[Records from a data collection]
================================
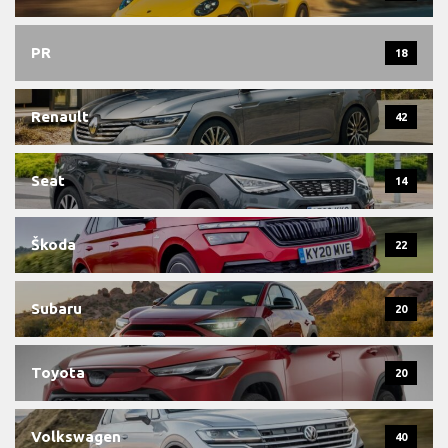
PR
18
Renault
42
Seat
14
Škoda
22
Subaru
20
Toyota
20
Volkswagen
40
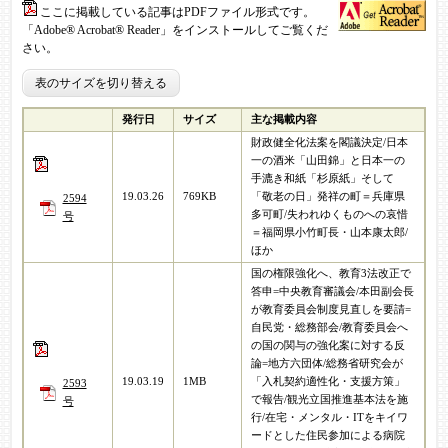
ここに掲載している記事はPDFファイル形式です。
「Adobe® Acrobat® Reader」をインストールしてご覧くだ
さい。
表のサイズを切り替える
発行日
サイズ
主な掲載内容
財政健全化法案を閣議決定/日本
一の酒米「山田錦」と日本一の
手漉き和紙「杉原紙」そして
19.03.26
769KB
「敬老の日」発祥の町＝兵庫県
2594
多可町/失われゆくものへの哀惜
号
＝福岡県小竹町長・山本康太郎/
ほか
国の権限強化へ、教育3法改正で
答申=中央教育審議会/本田副会長
が教育委員会制度見直しを要請=
自民党・総務部会/教育委員会へ
の国の関与の強化案に対する反
論=地方六団体/総務省研究会が
19.03.19
1MB
「入札契約適性化・支援方策」
2593
で報告/観光立国推進基本法を施
号
行/在宅・メンタル・ITをキイワ
ードとした住民参加による病院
================================
● ASSIGNED TASK: Reproduce the listing above word for word, leaving out the pictures.

● YOUR RESPONSE:
PR
18
Renault
42
Seat
14
Škoda
22
Subaru
20
Toyota
20
Volkswagen
40
ここに掲載している記事はPDFファイル形式です。
「Adobe® Acrobat® Reader」をインストールしてご覧くだ
さい。
表のサイズを切り替える
発行日
サイズ
主な掲載内容
財政健全化法案を閣議決定/日本
一の酒米「山田錦」と日本一の
手漉き和紙「杉原紙」そして
19.03.26
769KB
「敬老の日」発祥の町＝兵庫県
2594
多可町/失われゆくものへの哀惜
号
＝福岡県小竹町長・山本康太郎/
ほか
国の権限強化へ、教育3法改正で
答申=中央教育審議会/本田副会長
が教育委員会制度見直しを要請=
自民党・総務部会/教育委員会へ
の国の関与の強化案に対する反
論=地方六団体/総務省研究会が
19.03.19
1MB
「入札契約適性化・支援方策」
2593
で報告/観光立国推進基本法を施
号
行/在宅・メンタル・ITをキイワ
ードとした住民参加による病院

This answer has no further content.